Entries taken from a collection

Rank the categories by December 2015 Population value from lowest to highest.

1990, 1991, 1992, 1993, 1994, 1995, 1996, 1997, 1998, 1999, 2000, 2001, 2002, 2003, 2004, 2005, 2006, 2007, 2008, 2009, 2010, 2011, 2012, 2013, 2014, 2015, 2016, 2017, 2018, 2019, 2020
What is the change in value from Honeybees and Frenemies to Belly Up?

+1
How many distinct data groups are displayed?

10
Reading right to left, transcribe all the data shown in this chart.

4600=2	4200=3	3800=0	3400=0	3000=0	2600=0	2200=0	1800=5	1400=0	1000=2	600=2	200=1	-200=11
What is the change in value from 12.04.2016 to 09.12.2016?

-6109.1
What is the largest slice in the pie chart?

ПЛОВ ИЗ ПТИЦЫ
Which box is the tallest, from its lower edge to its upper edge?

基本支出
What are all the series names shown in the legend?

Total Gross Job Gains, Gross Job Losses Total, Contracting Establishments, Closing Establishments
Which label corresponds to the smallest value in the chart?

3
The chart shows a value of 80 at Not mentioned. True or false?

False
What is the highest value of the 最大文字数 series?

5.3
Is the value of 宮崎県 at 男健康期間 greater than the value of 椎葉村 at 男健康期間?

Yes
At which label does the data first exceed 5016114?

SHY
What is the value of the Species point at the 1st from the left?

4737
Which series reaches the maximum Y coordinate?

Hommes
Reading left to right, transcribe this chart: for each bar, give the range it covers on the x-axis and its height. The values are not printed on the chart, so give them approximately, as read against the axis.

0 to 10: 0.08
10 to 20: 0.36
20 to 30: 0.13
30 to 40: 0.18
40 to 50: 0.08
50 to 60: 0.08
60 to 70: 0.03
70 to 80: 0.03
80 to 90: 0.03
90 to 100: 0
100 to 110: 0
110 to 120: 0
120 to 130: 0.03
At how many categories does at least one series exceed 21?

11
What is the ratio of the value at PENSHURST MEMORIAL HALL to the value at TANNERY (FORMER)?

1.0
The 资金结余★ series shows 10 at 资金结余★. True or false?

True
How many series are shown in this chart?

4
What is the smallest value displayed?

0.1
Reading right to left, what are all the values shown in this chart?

* **EXERCISE OBJECTIVE**
Identify every line in the rows above that contains the string "True", treating uppercase and lowercase letters as different, and copy each such line.

* **WRITTEN SOLUTION**
The chart shows a value of 80 at Not mentioned. True or false?
The 资金结余★ series shows 10 at 资金结余★. True or false?
True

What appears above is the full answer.